[Chronique de Pierre Trudel] Bring states out of their silos

We must welcome the recent signing of a memorandum of understanding between the principal Canadian authorities in the protection of personal information. This illustrates one of the avenues that law enforcement agencies should take. While goods and services are offered in online environments that ignore territorial borders, public bodies too often remain confined to territorial and jurisdictional shackles. States operate in a vacuum. They impose limits on themselves that compartmentalize their capacities to act. The organization that protects consumers does not know what the organization that protects the privacy of these same consumers is doing. The examples could be multiplied.

To protect people in connected environments, we need mechanisms and regulations adapted to the situations that are deployed in the network. Laws have often been designed to address specific issues and apply within defined geographic territories.

Thus, the organizations responsible for applying the laws protecting citizens, consumers, children and vulnerable people operate in a vacuum. Too often, the organization in one territory is unaware of what its counterpart in the neighboring territory is doing. This need for cooperation is particularly important in environments that transcend both territorial borders and sectors of activity. For example, social networks can be used to broadcast television programs as well as to sell used clothes or cryptocurrency or even support the non-consensual transmission of intimate images.

With regard to the protection of privacy, the recently signed protocol commits the Commission d’accès à l’information du Québec to cooperate with the other personal information protection authorities of Canada, Alberta and British Columbia. British. They will be able to exchange and consult on problems of application of the various laws, discuss policies and develop tools for public awareness and compliance. The goal is to maximize the capacity and impact of law enforcement activities and increase knowledge sharing.

This kind of cooperation will allow more flexibility to address common issues on emerging privacy issues. On the occasion of the signing of this protocol, Diane Poitras, president of the Commission d’accès à l’information du Québec, recalled that collaboration in the application of laws on the protection of personal information is essential.

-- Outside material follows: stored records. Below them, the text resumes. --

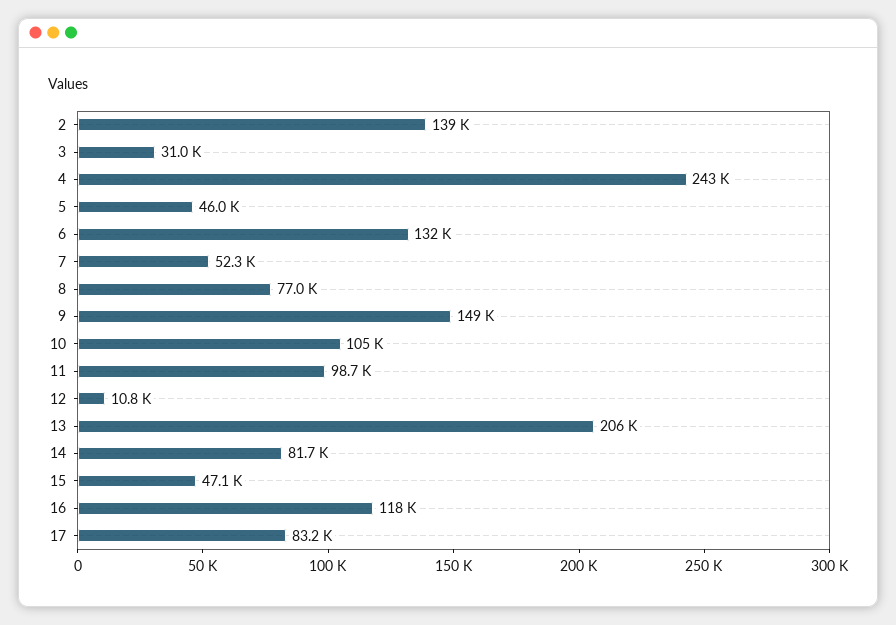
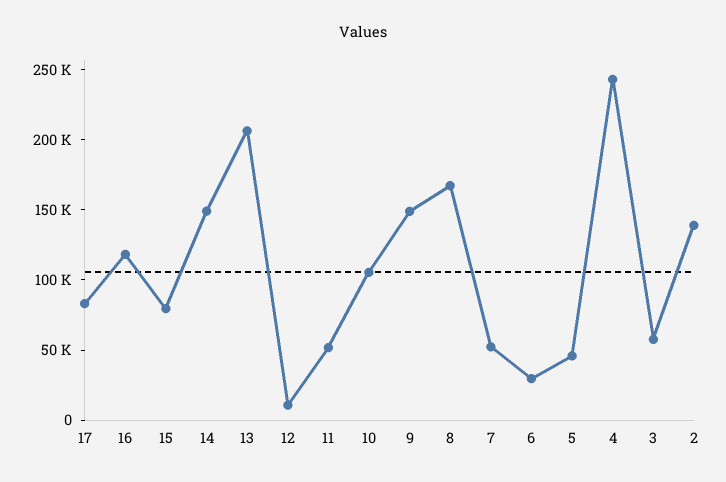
3: 31000 -> 60000
6: 132000 -> 30000
8: 77000 -> 170000
11: 98700 -> 50000
14: 81700 -> 150000
15: 47100 -> 80000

In a world where data transcends borders, there is a need to simplify investigative processes and seek greater harmonization in law enforcement.

For activities that take place in spaces that transcend borders, it is counterproductive to maintain law enforcement processes operating in silos.

We must avoid each organization having to start over in its own corner with investigations and procedures in order to elucidate situations that are taking place in different territories, but which often concern the same citizens.

From the vacuum to the network

In 2020, the Yale report noted that the new networked space, in which everything is connected in an environment of ambient intelligence, requires a different conception of the functioning of organizations responsible for applying the laws. The lines of separation between sectors of activity, once delimited in a vacuum, are blurring. New types of problems and risks must be addressed. For example, the data collected thanks to the ability to compile the smallest facts and gestures of everything that takes place on the Internet obviously presents challenges for individuals, but it also presents challenges for several other types of actors. The way social network algorithms process content has implications for privacy, but also for the application of laws against discrimination or harassment.

Obviously, personal data concerns an individual, but once it is consolidated, it also presents other challenges. The data collected from individuals has a significant potential for intrusion into their privacy. But these same data are aggregated and processed with others to produce all sorts of services, for example, interactive traffic maps. Other services may process data with processes that have discriminatory or other exclusionary effects.

These are questions relating to competition law, consumer protection, the right to privacy, public safety imperatives and taxation. They must be approached accordingly. They transcend the scope of sectoral laws and often go beyond the specific mandate of the various regulatory bodies.

The realities are more and more encompassing. They challenge the traditional categories that compartmentalize public bodies. Law enforcement can no longer be restrained by the limits of a compartmentalized vision of the law inherited from the time when networks were the exception. To have the ability to intervene in realities that unfold in a network, you have to work in a network.